## What you have to do
In the data below, find each line carrying the string "pixels" and copy it out.

## Records to use
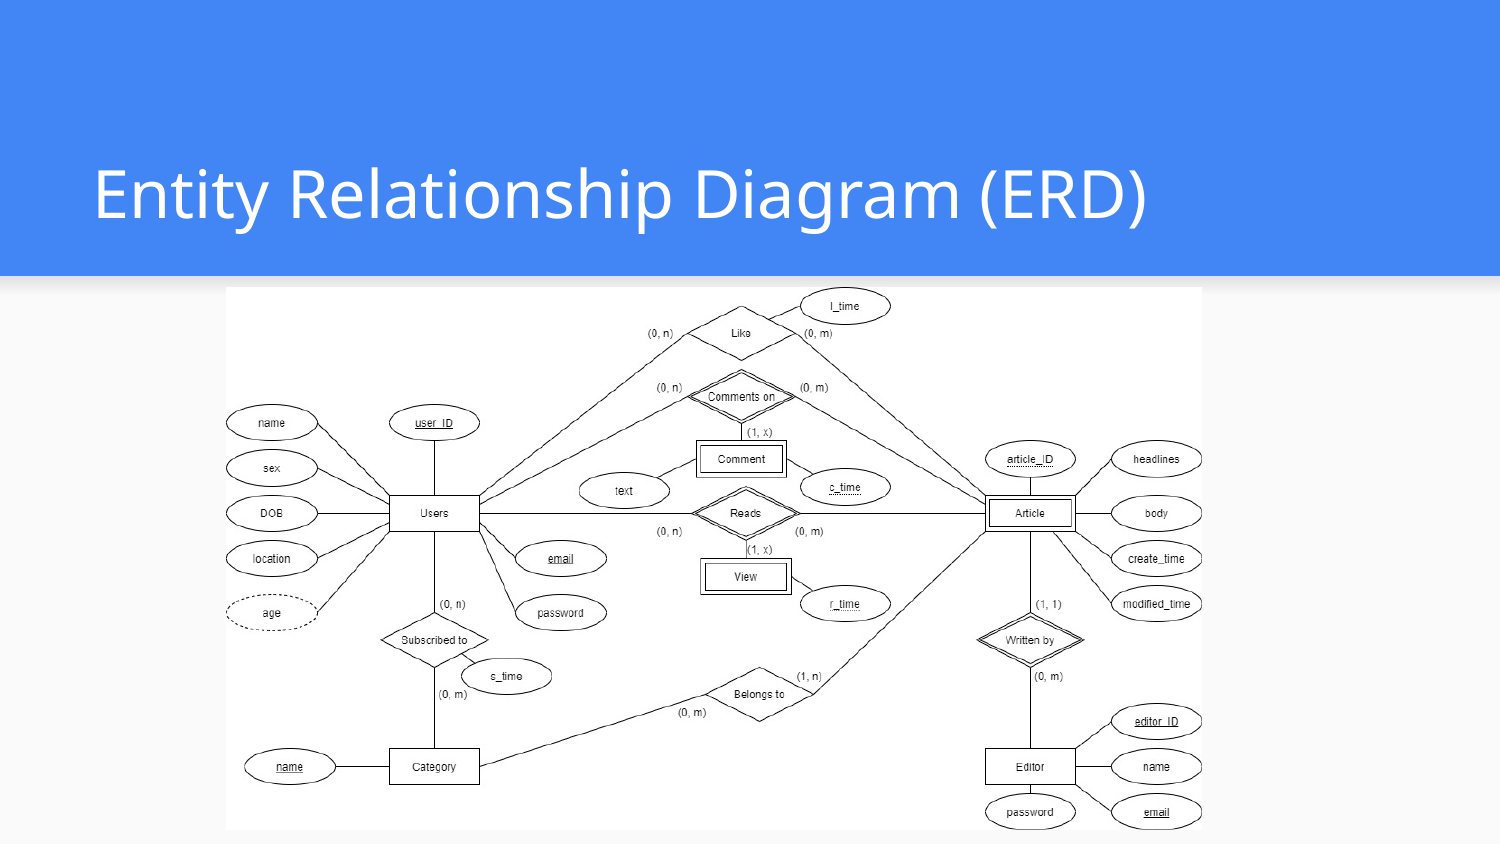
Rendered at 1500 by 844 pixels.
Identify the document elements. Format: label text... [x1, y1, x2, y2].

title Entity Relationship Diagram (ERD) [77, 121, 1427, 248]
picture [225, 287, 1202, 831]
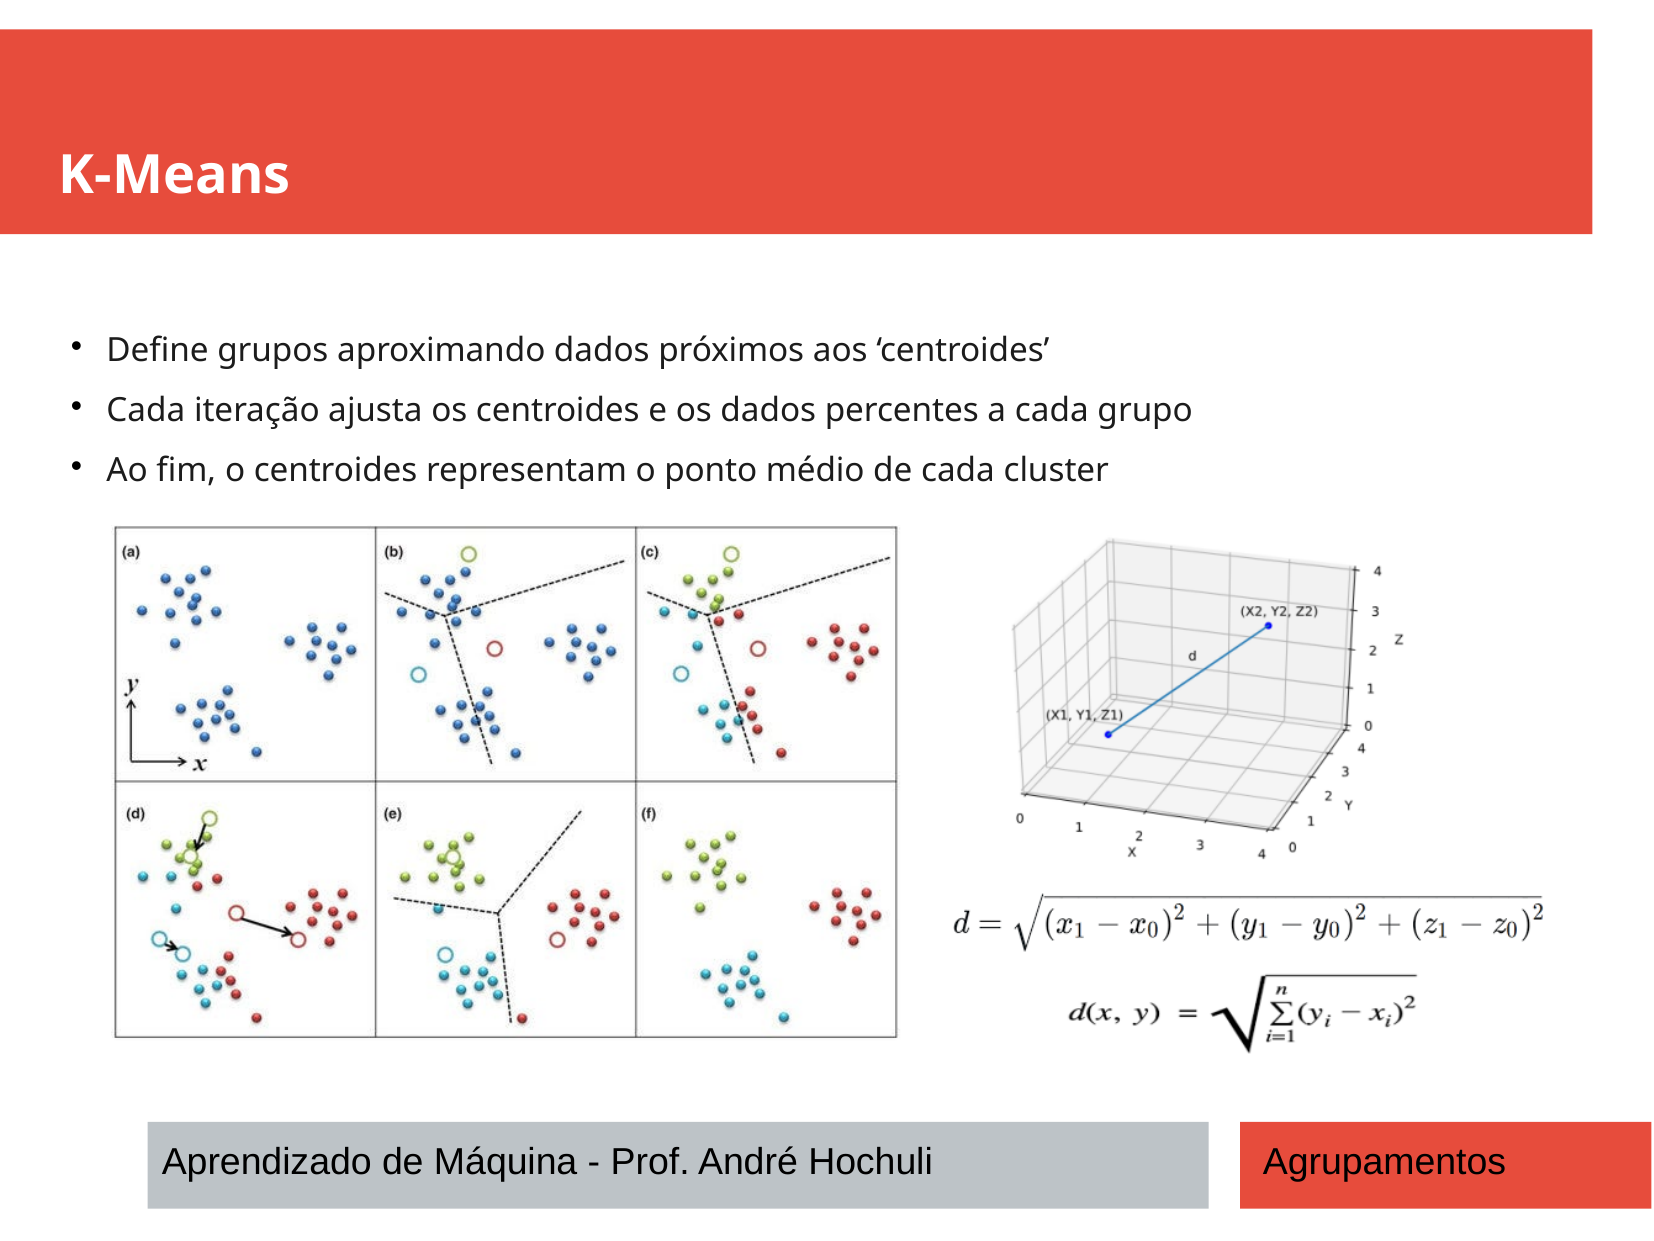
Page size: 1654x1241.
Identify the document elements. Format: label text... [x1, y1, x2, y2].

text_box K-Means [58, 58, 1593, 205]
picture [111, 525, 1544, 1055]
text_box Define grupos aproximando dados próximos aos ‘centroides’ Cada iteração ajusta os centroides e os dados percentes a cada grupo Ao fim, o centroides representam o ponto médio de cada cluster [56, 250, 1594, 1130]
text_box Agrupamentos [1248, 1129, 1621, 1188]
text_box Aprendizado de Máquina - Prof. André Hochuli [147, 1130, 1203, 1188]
---
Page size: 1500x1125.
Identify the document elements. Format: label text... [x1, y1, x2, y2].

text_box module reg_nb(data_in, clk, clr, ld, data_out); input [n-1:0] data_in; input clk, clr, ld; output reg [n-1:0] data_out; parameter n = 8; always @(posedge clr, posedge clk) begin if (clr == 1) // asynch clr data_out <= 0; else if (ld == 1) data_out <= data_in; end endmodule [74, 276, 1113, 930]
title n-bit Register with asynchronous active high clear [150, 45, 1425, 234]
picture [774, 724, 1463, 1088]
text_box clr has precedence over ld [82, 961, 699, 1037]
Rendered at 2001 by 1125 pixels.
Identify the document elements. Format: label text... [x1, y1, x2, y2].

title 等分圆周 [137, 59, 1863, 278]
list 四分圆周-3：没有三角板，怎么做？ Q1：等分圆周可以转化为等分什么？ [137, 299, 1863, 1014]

## Output of the task
Rendered at 1500 by 844 pixels.
Rendered at 2001 by 1125 pixels.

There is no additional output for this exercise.